-------- Dataset

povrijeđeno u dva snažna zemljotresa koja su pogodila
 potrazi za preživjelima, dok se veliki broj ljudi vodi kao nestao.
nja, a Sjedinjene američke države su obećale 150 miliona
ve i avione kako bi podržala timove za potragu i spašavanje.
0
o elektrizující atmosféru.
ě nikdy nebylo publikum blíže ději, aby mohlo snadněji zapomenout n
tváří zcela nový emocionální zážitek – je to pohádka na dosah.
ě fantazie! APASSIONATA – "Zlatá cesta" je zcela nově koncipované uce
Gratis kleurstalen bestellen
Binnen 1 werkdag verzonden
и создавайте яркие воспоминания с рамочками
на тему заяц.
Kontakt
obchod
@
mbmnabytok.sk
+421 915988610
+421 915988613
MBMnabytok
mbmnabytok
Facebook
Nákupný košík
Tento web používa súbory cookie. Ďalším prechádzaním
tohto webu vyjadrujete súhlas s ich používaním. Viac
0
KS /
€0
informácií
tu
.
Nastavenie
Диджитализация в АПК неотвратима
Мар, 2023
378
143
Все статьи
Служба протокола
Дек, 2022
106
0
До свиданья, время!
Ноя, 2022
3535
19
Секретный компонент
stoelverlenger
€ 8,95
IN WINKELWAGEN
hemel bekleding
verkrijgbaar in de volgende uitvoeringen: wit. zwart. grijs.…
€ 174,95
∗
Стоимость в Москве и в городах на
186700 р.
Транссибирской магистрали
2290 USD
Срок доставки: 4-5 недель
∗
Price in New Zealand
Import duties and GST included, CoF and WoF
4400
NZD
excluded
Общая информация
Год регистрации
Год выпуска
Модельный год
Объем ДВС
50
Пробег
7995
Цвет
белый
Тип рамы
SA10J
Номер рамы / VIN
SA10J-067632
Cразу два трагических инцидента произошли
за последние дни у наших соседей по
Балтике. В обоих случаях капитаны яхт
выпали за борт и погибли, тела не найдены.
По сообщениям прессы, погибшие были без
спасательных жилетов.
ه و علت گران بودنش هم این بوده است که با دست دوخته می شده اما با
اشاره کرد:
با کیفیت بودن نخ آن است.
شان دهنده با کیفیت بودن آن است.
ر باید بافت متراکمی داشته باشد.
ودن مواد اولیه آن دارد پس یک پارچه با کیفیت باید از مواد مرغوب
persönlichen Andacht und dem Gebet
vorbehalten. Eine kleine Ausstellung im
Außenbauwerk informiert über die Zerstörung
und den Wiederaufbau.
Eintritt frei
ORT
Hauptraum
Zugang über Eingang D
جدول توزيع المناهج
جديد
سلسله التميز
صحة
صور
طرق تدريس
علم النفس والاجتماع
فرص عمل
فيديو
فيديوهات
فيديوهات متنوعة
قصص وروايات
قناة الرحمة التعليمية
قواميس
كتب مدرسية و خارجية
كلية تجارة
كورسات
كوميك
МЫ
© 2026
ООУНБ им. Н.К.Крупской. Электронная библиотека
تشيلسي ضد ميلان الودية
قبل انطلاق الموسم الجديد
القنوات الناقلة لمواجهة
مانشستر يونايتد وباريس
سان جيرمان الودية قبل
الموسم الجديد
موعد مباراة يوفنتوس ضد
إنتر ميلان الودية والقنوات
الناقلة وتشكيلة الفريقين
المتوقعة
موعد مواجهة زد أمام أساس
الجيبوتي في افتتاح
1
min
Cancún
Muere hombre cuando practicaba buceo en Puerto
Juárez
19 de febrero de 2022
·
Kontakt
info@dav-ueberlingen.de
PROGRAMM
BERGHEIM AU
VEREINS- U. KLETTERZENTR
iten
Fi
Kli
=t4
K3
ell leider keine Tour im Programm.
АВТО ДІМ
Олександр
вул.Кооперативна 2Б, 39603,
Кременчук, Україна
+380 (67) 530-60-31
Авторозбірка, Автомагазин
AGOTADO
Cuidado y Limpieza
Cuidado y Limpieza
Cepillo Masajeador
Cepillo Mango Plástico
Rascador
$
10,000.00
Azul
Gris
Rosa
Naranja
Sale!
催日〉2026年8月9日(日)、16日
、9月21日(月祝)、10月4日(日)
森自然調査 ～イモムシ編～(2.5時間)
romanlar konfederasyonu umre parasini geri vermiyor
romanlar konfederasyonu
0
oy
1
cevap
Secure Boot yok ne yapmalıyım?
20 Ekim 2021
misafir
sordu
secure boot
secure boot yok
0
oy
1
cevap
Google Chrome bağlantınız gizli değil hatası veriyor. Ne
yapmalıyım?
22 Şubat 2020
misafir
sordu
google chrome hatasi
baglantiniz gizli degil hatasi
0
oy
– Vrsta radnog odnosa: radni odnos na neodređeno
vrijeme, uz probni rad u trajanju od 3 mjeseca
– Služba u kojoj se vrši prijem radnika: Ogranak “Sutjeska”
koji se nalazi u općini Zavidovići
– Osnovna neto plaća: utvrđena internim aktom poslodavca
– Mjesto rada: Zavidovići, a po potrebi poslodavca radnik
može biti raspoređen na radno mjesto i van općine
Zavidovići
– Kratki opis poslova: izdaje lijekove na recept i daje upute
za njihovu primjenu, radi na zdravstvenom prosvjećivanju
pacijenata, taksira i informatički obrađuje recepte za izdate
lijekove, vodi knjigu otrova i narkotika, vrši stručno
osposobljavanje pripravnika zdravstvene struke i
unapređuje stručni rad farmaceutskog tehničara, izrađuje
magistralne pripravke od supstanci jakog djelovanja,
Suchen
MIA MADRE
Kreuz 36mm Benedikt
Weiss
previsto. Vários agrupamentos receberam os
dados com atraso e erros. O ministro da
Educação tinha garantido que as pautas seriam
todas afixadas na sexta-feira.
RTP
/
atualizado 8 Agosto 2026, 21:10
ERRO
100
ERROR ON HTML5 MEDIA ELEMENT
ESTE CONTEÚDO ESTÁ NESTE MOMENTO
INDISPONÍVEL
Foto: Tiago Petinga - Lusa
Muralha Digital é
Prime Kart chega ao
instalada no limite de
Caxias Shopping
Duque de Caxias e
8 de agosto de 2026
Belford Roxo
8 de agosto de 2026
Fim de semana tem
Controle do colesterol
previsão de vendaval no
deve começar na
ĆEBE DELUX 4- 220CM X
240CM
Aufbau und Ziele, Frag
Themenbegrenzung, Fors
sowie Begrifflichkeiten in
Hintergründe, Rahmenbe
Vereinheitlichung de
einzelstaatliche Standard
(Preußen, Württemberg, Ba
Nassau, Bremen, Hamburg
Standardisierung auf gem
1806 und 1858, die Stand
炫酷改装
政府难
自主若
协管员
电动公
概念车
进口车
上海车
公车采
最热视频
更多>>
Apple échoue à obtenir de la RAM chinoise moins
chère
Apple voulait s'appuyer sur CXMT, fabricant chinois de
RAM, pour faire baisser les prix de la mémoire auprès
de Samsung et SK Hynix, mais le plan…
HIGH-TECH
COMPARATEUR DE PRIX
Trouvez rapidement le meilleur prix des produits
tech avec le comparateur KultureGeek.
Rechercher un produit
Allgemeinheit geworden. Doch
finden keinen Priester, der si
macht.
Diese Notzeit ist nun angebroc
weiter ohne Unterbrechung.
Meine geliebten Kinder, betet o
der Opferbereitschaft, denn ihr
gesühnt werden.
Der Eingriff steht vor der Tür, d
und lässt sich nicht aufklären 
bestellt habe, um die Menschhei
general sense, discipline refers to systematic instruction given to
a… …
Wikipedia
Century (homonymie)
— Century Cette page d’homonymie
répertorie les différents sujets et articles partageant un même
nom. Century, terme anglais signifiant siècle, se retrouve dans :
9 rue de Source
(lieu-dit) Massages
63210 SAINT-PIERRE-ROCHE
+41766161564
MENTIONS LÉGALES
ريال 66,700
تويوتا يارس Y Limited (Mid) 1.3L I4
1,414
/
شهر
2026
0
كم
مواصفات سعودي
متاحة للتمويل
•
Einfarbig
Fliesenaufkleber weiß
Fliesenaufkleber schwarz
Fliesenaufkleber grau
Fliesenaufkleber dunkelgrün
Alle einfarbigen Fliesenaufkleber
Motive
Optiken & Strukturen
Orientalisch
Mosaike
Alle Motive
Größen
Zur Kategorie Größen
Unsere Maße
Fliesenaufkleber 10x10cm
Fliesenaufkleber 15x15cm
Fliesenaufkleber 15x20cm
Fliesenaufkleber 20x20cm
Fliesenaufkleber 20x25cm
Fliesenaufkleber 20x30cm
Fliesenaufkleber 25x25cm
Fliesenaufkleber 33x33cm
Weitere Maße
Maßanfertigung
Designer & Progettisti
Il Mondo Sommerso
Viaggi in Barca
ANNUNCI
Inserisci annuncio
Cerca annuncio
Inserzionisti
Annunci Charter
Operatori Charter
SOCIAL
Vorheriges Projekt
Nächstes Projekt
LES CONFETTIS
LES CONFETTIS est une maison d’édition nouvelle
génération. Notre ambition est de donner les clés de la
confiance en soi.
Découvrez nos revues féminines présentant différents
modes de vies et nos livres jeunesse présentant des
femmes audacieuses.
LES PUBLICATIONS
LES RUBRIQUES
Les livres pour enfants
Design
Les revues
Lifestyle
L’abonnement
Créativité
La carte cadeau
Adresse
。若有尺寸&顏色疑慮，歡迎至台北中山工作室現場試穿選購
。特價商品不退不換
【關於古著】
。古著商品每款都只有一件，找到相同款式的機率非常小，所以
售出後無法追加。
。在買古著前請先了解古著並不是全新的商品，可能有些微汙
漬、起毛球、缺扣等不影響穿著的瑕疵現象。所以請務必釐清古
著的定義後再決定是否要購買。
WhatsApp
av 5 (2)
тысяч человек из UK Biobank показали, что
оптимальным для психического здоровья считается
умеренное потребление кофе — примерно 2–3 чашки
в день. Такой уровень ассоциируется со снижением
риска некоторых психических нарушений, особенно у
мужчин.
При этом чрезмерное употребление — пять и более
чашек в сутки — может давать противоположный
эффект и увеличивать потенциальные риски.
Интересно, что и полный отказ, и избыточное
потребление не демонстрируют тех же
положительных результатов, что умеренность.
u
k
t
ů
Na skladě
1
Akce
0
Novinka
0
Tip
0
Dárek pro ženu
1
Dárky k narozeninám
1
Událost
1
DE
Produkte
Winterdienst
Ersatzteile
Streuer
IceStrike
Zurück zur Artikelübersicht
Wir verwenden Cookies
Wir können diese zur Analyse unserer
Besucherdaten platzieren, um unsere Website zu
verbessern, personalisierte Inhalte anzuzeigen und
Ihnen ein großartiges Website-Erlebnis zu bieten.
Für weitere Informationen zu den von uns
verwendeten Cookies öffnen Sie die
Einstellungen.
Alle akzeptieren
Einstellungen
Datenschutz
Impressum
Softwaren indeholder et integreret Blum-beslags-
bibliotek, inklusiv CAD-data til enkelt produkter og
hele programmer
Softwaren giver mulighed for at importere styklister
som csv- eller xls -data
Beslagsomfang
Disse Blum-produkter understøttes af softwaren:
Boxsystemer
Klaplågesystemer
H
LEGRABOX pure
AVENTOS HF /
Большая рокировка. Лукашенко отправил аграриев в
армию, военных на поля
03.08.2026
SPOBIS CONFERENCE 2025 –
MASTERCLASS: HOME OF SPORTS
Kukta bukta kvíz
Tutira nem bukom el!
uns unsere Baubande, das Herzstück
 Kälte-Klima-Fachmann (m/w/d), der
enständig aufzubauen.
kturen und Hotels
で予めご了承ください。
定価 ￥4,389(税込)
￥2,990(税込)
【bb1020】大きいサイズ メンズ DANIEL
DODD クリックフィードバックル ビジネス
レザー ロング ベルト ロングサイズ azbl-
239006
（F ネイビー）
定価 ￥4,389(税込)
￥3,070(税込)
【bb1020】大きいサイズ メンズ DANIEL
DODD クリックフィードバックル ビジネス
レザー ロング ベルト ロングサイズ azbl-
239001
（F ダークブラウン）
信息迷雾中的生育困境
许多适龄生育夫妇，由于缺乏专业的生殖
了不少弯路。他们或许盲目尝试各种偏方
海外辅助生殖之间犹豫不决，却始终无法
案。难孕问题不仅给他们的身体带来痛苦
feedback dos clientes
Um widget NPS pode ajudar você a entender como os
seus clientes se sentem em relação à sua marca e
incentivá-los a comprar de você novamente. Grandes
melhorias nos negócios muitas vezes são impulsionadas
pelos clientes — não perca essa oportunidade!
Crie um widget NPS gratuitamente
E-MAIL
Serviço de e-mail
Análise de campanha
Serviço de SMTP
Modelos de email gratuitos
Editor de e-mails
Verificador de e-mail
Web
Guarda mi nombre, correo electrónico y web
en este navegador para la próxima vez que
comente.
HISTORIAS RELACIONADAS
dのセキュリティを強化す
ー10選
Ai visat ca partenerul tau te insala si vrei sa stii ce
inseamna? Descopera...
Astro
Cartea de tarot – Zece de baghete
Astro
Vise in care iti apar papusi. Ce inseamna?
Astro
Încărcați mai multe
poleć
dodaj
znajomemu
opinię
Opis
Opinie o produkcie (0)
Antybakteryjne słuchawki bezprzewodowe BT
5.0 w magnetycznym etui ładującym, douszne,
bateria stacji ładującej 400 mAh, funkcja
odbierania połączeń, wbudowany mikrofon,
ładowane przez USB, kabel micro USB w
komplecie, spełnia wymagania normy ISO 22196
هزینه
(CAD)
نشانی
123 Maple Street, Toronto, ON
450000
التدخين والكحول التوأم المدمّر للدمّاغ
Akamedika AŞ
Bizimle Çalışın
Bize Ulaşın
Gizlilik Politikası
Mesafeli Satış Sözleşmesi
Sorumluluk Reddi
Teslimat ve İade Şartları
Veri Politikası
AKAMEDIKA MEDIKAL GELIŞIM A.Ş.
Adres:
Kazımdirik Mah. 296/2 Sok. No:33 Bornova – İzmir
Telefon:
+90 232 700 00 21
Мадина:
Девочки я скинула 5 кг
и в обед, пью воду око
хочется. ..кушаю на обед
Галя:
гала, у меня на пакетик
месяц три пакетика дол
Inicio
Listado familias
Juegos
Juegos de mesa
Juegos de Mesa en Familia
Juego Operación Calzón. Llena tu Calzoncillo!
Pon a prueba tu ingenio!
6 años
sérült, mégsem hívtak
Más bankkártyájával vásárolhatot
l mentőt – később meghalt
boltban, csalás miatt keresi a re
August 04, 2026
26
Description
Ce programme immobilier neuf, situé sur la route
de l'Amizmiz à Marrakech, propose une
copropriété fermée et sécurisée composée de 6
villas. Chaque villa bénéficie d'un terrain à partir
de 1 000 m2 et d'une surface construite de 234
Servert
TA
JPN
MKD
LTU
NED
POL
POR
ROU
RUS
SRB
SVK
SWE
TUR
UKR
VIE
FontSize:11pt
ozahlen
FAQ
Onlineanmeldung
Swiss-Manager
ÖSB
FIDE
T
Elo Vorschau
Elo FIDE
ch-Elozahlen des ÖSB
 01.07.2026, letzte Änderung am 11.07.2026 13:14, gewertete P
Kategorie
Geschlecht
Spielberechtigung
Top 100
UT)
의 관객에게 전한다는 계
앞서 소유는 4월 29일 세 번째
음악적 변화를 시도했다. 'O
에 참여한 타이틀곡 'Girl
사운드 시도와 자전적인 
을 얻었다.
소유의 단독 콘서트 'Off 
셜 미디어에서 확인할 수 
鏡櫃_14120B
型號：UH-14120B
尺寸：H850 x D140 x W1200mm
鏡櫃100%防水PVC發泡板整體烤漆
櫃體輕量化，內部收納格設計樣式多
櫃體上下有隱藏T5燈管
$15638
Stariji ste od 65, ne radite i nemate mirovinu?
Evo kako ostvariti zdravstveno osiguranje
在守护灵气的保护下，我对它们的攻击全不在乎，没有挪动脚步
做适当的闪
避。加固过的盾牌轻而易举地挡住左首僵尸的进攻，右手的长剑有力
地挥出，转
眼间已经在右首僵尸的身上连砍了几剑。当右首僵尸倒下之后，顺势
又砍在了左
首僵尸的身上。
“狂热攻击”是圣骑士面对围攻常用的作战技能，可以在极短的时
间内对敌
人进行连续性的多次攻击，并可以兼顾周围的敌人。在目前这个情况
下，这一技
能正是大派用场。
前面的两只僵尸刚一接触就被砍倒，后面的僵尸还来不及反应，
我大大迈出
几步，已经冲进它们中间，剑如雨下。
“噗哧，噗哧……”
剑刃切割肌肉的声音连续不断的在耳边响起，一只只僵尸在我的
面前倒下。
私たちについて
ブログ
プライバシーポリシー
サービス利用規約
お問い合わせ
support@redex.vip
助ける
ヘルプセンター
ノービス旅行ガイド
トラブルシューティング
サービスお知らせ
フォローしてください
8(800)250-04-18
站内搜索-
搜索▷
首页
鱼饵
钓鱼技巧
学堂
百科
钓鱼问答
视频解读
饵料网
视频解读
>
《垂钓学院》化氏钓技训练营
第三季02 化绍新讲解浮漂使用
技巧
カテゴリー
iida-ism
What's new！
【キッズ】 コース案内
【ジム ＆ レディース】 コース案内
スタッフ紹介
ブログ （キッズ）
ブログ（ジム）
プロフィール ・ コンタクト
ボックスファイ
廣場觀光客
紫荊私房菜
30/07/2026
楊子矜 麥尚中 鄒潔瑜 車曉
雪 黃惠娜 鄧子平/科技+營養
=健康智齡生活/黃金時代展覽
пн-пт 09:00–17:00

----------------

* [Job item]
Look above for the line containing "الناقلة وتشكيلة الفريقين" and the line containing "google chrome hatasi". Transcribe both, with the lines between them, exactly.

* [Result of the task]
الناقلة وتشكيلة الفريقين
المتوقعة
موعد مواجهة زد أمام أساس
الجيبوتي في افتتاح
1
min
Cancún
Muere hombre cuando practicaba buceo en Puerto
Juárez
19 de febrero de 2022
·
Kontakt
info@dav-ueberlingen.de
PROGRAMM
BERGHEIM AU
VEREINS- U. KLETTERZENTR
iten
Fi
Kli
=t4
K3
ell leider keine Tour im Programm.
АВТО ДІМ
Олександр
вул.Кооперативна 2Б, 39603,
Кременчук, Україна
+380 (67) 530-60-31
Авторозбірка, Автомагазин
AGOTADO
Cuidado y Limpieza
Cuidado y Limpieza
Cepillo Masajeador
Cepillo Mango Plástico
Rascador
$
10,000.00
Azul
Gris
Rosa
Naranja
Sale!
催日〉2026年8月9日(日)、16日
、9月21日(月祝)、10月4日(日)
森自然調査 ～イモムシ編～(2.5時間)
romanlar konfederasyonu umre parasini geri vermiyor
romanlar konfederasyonu
0
oy
1
cevap
Secure Boot yok ne yapmalıyım?
20 Ekim 2021
misafir
sordu
secure boot
secure boot yok
0
oy
1
cevap
Google Chrome bağlantınız gizli değil hatası veriyor. Ne
yapmalıyım?
22 Şubat 2020
misafir
sordu
google chrome hatasi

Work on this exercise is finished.